[START OF Reading passage]

One who delves into the religious literature of some figures and periods can never forget the profound link that exists between spiritual creativity and the poetic imagination. The reader of Solomon Gabirol or Judah Halevi among the medieval Hebrew poets, like the reader of John of the Cross, to limit the consideration to fellow Spaniards, will perforce see how the poetic vehicle and the religious message converge to influence and mediate one another.

This is not so obviously the case with the Zohar, the magnum opus of Spanish-Jewish Kabbalah in the late thirteenth century. Here the thicket of symbolism is so dense, and the Aramaic prose in which the work is presented often so obscure, that the sense of the poetic is not immediately apparent. The author of the Zohar was, however, possessed of a truly magnificent literary imagination, and he created out of the emerging kabbalistic tradition a work of masterful poetic scope, though doing so without recourse to those specific literary canons that distinguished "poetry" in his age. Working with an already established system of symbolic correspondences (the sefirot, as will be explained below), Moses de León was able to keep the conventionalized religious language in the background, and to sing loftily of lights and sparks, sun and moon, flowing streams and rivers, and, most passionately, of the unending love between the celestial Bridegroom and His Bride.

[END OF Reading passage]

=== Written instruction 1 ===
Write out these lines of the listing word for word, starting with the line that has "locality: Banks of Cayoguán River, Moa region" and stopping after the line that has "collection date as typed: 15".
The text and the listing have nothing to do with each other.

[START OF Data supplied]

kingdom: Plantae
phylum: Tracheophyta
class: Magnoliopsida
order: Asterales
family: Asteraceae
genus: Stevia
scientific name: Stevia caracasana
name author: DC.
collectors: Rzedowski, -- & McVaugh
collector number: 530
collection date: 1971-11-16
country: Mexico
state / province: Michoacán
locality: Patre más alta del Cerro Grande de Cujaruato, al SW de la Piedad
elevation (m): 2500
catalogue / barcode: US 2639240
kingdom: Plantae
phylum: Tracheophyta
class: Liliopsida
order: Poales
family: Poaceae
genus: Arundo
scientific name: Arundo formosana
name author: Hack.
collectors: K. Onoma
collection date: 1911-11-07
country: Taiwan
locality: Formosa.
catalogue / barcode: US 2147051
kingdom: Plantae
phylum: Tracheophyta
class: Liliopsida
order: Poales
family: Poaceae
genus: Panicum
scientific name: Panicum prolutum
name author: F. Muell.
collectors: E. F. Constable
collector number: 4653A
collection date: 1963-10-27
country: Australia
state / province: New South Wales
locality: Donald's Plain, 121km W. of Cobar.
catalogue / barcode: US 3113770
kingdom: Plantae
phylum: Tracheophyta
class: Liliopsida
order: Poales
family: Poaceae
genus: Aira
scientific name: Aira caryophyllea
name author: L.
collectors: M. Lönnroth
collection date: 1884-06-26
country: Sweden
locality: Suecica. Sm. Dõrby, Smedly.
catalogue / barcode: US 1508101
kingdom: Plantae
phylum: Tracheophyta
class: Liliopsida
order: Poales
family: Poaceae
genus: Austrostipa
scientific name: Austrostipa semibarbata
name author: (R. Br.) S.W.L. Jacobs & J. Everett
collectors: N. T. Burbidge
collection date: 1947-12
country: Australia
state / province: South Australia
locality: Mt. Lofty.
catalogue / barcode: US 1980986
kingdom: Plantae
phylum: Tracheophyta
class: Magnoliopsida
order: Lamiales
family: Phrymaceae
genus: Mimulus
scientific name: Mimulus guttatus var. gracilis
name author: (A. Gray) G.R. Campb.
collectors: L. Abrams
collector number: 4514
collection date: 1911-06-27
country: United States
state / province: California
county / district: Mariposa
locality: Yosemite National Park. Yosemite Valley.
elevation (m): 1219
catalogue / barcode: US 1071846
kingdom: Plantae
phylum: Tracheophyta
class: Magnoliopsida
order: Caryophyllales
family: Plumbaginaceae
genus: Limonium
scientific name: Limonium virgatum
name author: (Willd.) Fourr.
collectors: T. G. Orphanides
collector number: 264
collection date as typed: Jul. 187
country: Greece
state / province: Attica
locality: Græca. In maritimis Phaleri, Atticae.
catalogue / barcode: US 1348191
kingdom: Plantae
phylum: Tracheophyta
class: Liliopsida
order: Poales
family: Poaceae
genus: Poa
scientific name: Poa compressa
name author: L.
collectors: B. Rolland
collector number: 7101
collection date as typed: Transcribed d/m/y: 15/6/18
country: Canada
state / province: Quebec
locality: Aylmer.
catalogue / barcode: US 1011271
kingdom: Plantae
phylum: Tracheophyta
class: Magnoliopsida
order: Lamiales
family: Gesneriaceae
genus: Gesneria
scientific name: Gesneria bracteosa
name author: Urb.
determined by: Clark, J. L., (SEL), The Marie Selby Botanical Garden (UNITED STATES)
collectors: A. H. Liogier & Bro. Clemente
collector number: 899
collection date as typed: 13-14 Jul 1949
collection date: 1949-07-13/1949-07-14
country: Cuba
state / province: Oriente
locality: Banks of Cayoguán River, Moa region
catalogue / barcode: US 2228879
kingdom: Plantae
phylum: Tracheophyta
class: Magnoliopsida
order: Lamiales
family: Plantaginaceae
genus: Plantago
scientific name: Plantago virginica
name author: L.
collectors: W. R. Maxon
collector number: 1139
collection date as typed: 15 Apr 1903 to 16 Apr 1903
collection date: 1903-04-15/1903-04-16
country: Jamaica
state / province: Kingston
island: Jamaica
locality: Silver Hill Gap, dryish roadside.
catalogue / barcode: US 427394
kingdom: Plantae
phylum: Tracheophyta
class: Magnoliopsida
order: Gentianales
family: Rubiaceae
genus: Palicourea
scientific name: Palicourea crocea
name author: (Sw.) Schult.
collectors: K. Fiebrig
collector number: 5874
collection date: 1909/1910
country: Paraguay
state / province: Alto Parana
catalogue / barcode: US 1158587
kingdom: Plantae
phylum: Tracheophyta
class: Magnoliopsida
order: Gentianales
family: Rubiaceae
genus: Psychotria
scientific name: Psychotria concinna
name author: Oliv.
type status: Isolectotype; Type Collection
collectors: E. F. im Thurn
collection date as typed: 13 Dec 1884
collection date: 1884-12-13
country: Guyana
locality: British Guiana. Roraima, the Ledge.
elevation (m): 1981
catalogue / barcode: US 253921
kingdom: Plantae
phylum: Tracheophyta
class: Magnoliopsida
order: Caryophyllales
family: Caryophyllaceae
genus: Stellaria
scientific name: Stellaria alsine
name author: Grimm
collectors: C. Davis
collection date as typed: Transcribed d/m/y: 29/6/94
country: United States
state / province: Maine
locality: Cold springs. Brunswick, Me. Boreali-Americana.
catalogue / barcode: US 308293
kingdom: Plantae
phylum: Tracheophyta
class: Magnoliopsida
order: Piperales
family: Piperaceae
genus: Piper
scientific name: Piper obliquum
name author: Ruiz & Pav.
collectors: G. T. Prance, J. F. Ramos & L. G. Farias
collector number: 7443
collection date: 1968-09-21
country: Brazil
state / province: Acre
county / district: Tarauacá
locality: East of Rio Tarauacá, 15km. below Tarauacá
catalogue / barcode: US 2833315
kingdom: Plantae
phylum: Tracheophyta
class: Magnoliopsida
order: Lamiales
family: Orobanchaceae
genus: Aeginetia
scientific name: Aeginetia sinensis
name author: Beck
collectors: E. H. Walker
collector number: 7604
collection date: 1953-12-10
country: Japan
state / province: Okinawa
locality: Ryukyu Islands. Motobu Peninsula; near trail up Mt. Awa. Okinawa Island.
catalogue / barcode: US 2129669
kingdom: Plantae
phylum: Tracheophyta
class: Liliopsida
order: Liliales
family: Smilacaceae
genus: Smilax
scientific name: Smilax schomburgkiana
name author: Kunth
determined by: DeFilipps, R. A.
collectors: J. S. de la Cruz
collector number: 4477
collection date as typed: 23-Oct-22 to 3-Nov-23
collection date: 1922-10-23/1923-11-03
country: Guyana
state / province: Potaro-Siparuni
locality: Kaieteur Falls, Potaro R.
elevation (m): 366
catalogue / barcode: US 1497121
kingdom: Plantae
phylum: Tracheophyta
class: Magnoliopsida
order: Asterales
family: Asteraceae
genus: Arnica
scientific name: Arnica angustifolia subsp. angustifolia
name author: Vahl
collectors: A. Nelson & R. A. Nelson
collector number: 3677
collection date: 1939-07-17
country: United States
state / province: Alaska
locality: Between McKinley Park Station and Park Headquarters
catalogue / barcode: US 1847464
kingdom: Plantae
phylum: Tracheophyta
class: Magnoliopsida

[END OF Data supplied]

=== Written instruction 2 ===
In the passage on poetry and religious writing, rewrite the part that begins at the words "One who delves" and stops after the words "mediate one another.", putting "come together" in place of "converge".

=== Answer 1 ===
locality: Banks of Cayoguán River, Moa region
catalogue / barcode: US 2228879
kingdom: Plantae
phylum: Tracheophyta
class: Magnoliopsida
order: Lamiales
family: Plantaginaceae
genus: Plantago
scientific name: Plantago virginica
name author: L.
collectors: W. R. Maxon
collector number: 1139
collection date as typed: 15 Apr 1903 to 16 Apr 1903

=== Answer 2 ===
One who delves into the religious literature of some figures and periods can never forget the profound link that exists between spiritual creativity and the poetic imagination. The reader of Solomon Gabirol or Judah Halevi among the medieval Hebrew poets, like the reader of John of the Cross, to limit the consideration to fellow Spaniards, will perforce see how the poetic vehicle and the religious message come together to influence and mediate one another.